Bec verseur chromé au bout d’un tuyau souple, d’où s’échappe un filet de bière dorée.

Vingt verres supposent une occasion

Le format suppose une occasion. Vingt verres se boivent à plusieurs dans une même soirée, et c’est le seul scénario dans lequel un tonnelet à robinet donne le meilleur de ce qu’il contient. Pour deux personnes qui boivent un verre de temps en temps, la bouteille reste plus adaptée, puisque chaque unité s’ouvre au moment où elle se boit et que rien ne vieillit en attendant.

Le raisonnement se déplace pour les fûts liés à une machine, qui tiennent plusieurs semaines, mais la question devient alors celle de l’appareil et de son catalogue plutôt que celle du fût. Pour un seul soir enfin, emprunter le matériel de tirage ou le louer coûte moins cher que d’acheter un régulateur, une cartouche et un support qui serviront une fois.

Lequel des trois, et pour quel soir

Les trois objets ne se départagent pas sur le volume, qui est le même, mais sur ce qui se passe après le premier verre.

  • Une soirée à plusieurs, tout bu le soir même : le tonnelet à robinet suffit, et rien d’autre n’est à acheter.
  • Le même tonnelet, mais ouvert sur plusieurs jours : il faut remplacer l’air par du gaz, donc un régulateur et des cartouches, ou renoncer.
  • Quelques bières par semaine pendant un mois : c’est le fût lié à une machine, et l’achat porte alors sur l’appareil et sur son catalogue.
  • De la bière brassée à la maison : le mini fût inoxydable est le seul des trois qui se remplisse.

Deux paramètres commandent ces quatre cas, et ce sont les mêmes depuis le début : ce qui remplace la bière dans le fût pendant le service, et la température à laquelle le contenant a été tenu avant. Tous deux se décident au moment de l’achat, pas au moment du service.

Questions fréquentes

Combien de verres dans un fût de 5 litres ?

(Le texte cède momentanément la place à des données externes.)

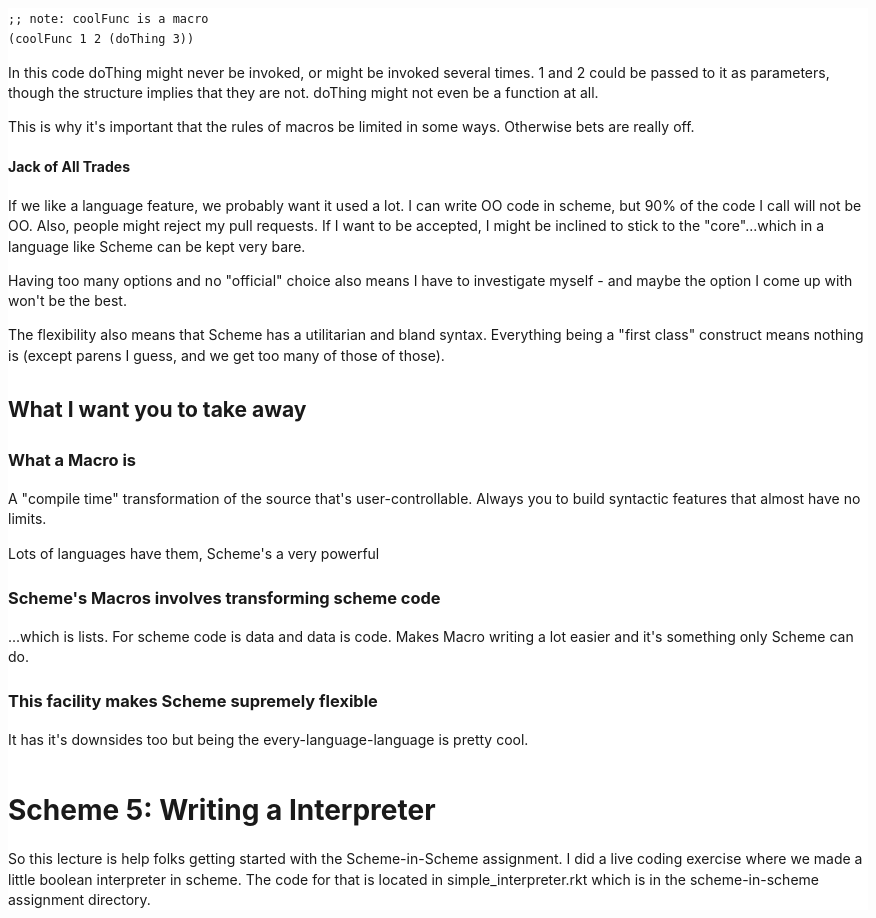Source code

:     ;; note: coolFunc is a macro
    (coolFunc 1 2 (doThing 3))
    
In this code doThing might never be invoked, or might be invoked
several times.  1 and 2 could be passed to it as parameters, though
the structure implies that they are not.  doThing might not even be a
function at all.

This is why it's important that the rules of macros be limited in some
ways.  Otherwise bets are really off.

#### Jack of All Trades

If we like a language feature, we probably want it used a lot.  I can
write OO code in scheme, but 90% of the code I call will not be OO.
Also, people might reject my pull requests.  If I want to be accepted,
I might be inclined to stick to the "core"...which in a language like
Scheme can be kept very bare.

Having too many options and no "official" choice also means I have to
investigate myself - and maybe the option I come up with won't be the
best.

The flexibility also means that Scheme has a utilitarian and bland
syntax.  Everything being a "first class" construct means nothing is
(except parens I guess, and we get too many of those of those).

## What I want you to take away

### What a Macro is

A "compile time" transformation of the source that's
user-controllable.  Always you to build syntactic features that almost
have no limits.

Lots of languages have them, Scheme's a very powerful

### Scheme's Macros involves transforming scheme code

...which is lists.  For scheme code is data and data is code.  Makes
Macro writing a lot easier and it's something only Scheme can do.

### This facility makes Scheme supremely flexible

It has it's downsides too but being the every-language-language is pretty cool.

# Scheme 5: Writing a Interpreter

So this lecture is help folks getting started with the
Scheme-in-Scheme assignment.  I did a live coding exercise
where we made a little boolean interpreter in scheme.  The code 
for that is located in simple_interpreter.rkt which is in the
scheme-in-scheme assignment directory.
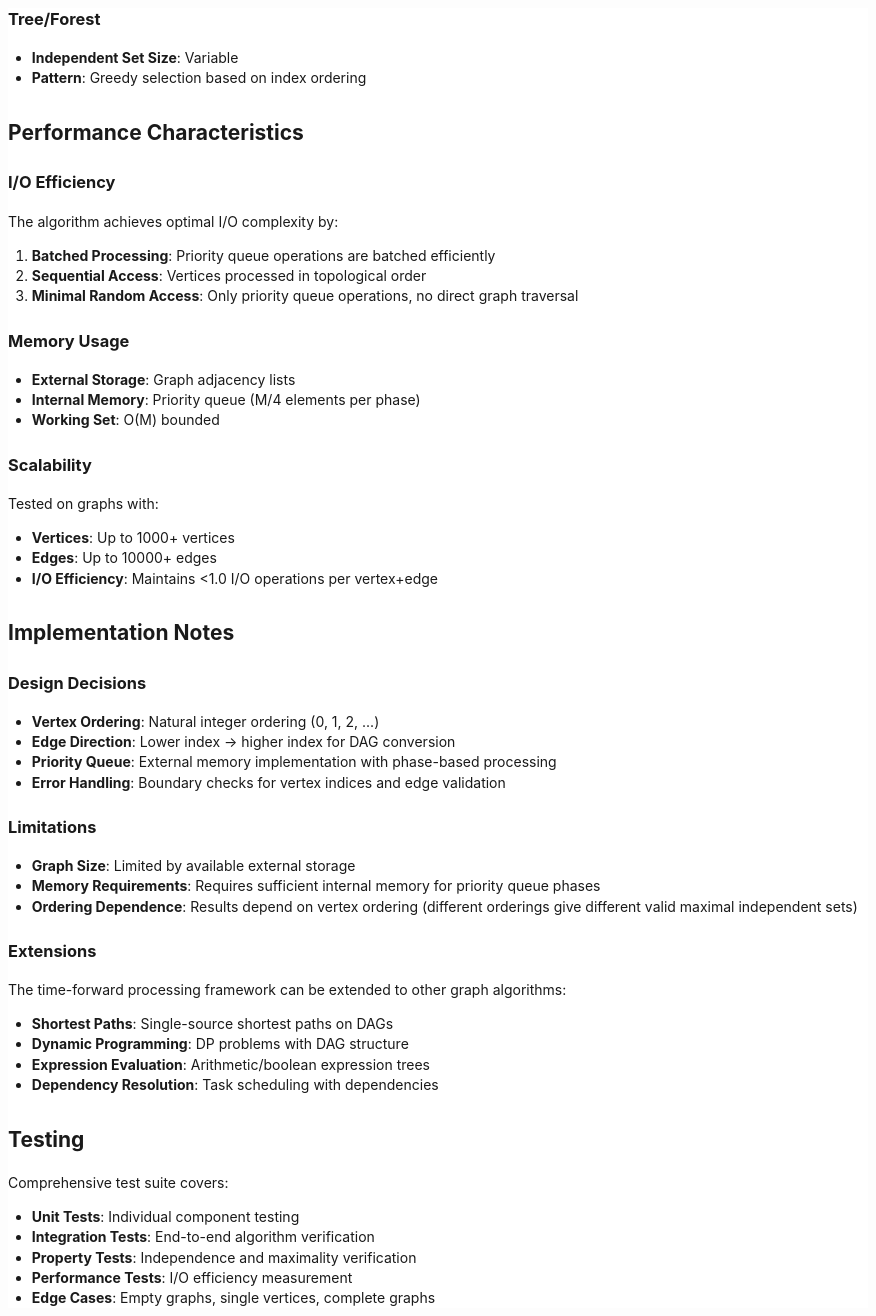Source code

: ### Tree/Forest
- **Independent Set Size**: Variable
- **Pattern**: Greedy selection based on index ordering

## Performance Characteristics

### I/O Efficiency
The algorithm achieves optimal I/O complexity by:
1. **Batched Processing**: Priority queue operations are batched efficiently
2. **Sequential Access**: Vertices processed in topological order
3. **Minimal Random Access**: Only priority queue operations, no direct graph traversal

### Memory Usage
- **External Storage**: Graph adjacency lists
- **Internal Memory**: Priority queue (M/4 elements per phase)
- **Working Set**: O(M) bounded

### Scalability
Tested on graphs with:
- **Vertices**: Up to 1000+ vertices
- **Edges**: Up to 10000+ edges  
- **I/O Efficiency**: Maintains <1.0 I/O operations per vertex+edge

## Implementation Notes

### Design Decisions
- **Vertex Ordering**: Natural integer ordering (0, 1, 2, ...)
- **Edge Direction**: Lower index → higher index for DAG conversion
- **Priority Queue**: External memory implementation with phase-based processing
- **Error Handling**: Boundary checks for vertex indices and edge validation

### Limitations
- **Graph Size**: Limited by available external storage
- **Memory Requirements**: Requires sufficient internal memory for priority queue phases
- **Ordering Dependence**: Results depend on vertex ordering (different orderings give different valid maximal independent sets)

### Extensions
The time-forward processing framework can be extended to other graph algorithms:
- **Shortest Paths**: Single-source shortest paths on DAGs
- **Dynamic Programming**: DP problems with DAG structure  
- **Expression Evaluation**: Arithmetic/boolean expression trees
- **Dependency Resolution**: Task scheduling with dependencies

## Testing

Comprehensive test suite covers:
- **Unit Tests**: Individual component testing
- **Integration Tests**: End-to-end algorithm verification
- **Property Tests**: Independence and maximality verification
- **Performance Tests**: I/O efficiency measurement
- **Edge Cases**: Empty graphs, single vertices, complete graphs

Vingt verres de 25 centilitres, ou dix contenances de 50. En pratique, il faut compter un peu moins : les premiers centilitres partent en mousse quand le fût a été déplacé ou qu’il n’est pas assez froid, et le fond se sert difficilement sans entraîner de dépôt.

Un fût de 5 litres entamé se garde-t-il au réfrigérateur ?

Cela dépend de la manière dont il a été ouvert. Un tonnelet à robinet reste en contact avec l’air, et le froid ne fait que ralentir son vieillissement sans l’arrêter. Un fût poussé au gaz ou installé dans une machine réfrigérée se garde beaucoup plus longtemps, à condition que le froid ne soit jamais interrompu.

Peut-on remplir soi-même un fût de 5 litres ?

Seuls les mini fûts en acier inoxydable sont prévus pour cela, avec une bonde qui se rouvre et un raccord de gaz. Le tonnelet jetable en fer-blanc et les fûts destinés aux machines domestiques sont scellés à l’usine et ne se remplissent pas.